Aufgabe: Gib den Text über die Stadtansicht von "Anonym, Mittelitalien (Florenz" bis "diesem Künstler zuschrieben." erneut wieder und tausche dabei "Blatt" gegen "Werk" aus.

===== Textauszug =====

Anonym, Mittelitalien (Florenz ?), um 1500

Ansicht einer Stadt in hügeliger Landschaft, um 1510

Das Blatt weist eine interessante Kombination nördlicher und südlicher Stil- und Formelemente auf. So lässt die Stadtansicht eindeutig nordalpine Züge erkennen. Diese sind im späten 15. und frühen 16. Jahrhundert nicht nur in Deutschland und den Niederlanden, sondern auch wiederholt im Hintergrund von Gemälden italienischer Künstler nachweisbar. Die Vermittlung derartiger Formen dürfte durch Gemälde und Druckgraphiken erfolgt sein. Vergleichbar mit der Hamburger Lösung sind Stadtansichten auf Zeichnungen in dem sogenannten Raffael-Skizzenbuch („Libretto di Raffaello“) in Venedig.(Anm.1) Daher ist es nicht verwunderlich, dass sowohl Georg Ernst Harzen als auch die ersten Verwalter des Kabinetts die Zeichnung diesem Künstler zuschrieben.

===== Datensatz =====

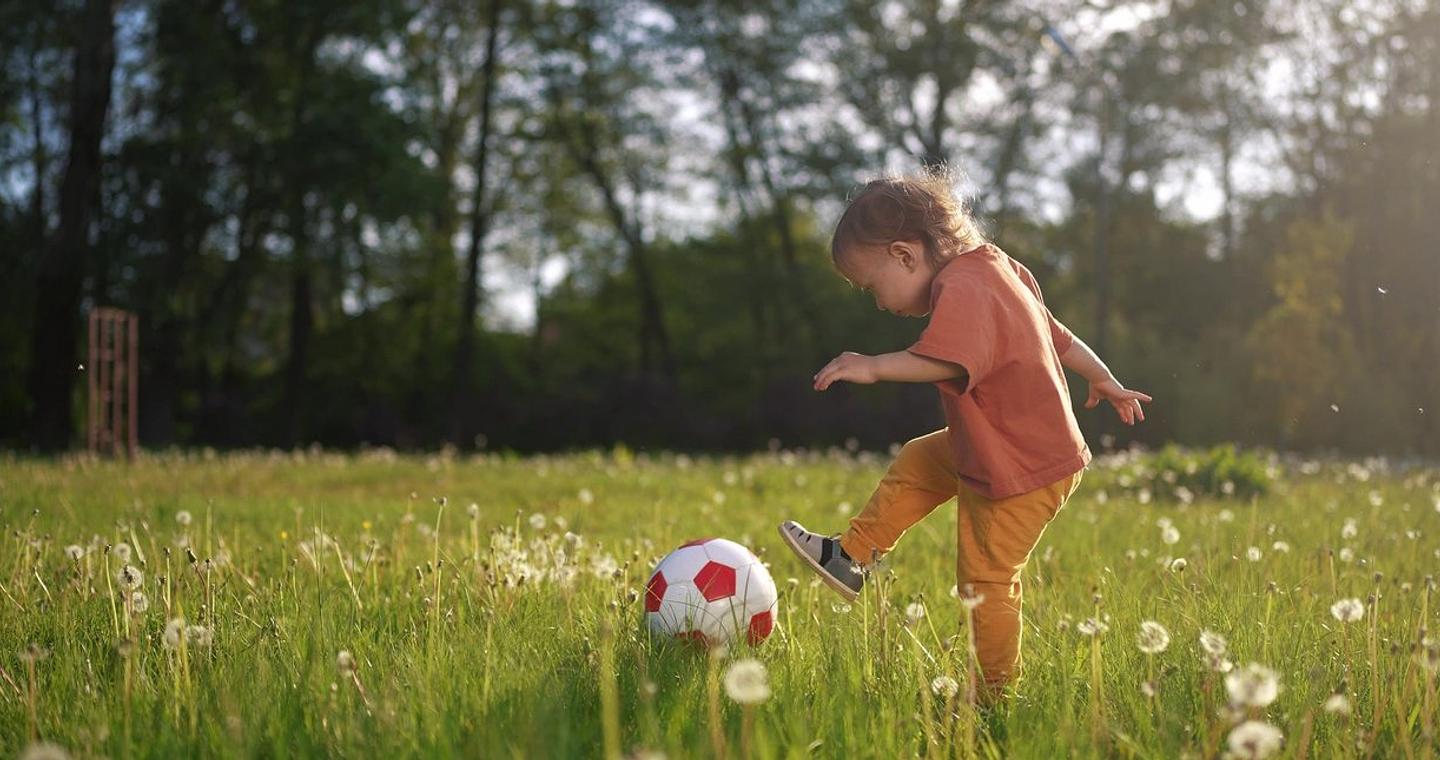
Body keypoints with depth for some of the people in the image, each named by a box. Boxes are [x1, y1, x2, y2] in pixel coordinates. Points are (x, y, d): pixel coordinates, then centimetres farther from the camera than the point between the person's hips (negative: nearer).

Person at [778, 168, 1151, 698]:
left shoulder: (960, 290, -23)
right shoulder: (997, 267, 8)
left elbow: (945, 360, -41)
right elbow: (1059, 335, 18)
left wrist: (874, 367, -39)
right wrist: (1104, 380, 29)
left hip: (1024, 473, -10)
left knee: (986, 577, 0)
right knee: (916, 463, 21)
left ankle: (1001, 689, 12)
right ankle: (851, 559, 31)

=====

Lösung:
Anonym, Mittelitalien (Florenz ?), um 1500

Ansicht einer Stadt in hügeliger Landschaft, um 1510

Das Werk weist eine interessante Kombination nördlicher und südlicher Stil- und Formelemente auf. So lässt die Stadtansicht eindeutig nordalpine Züge erkennen. Diese sind im späten 15. und frühen 16. Jahrhundert nicht nur in Deutschland und den Niederlanden, sondern auch wiederholt im Hintergrund von Gemälden italienischer Künstler nachweisbar. Die Vermittlung derartiger Formen dürfte durch Gemälde und Druckgraphiken erfolgt sein. Vergleichbar mit der Hamburger Lösung sind Stadtansichten auf Zeichnungen in dem sogenannten Raffael-Skizzenbuch („Libretto di Raffaello“) in Venedig.(Anm.1) Daher ist es nicht verwunderlich, dass sowohl Georg Ernst Harzen als auch die ersten Verwalter des Kabinetts die Zeichnung diesem Künstler zuschrieben.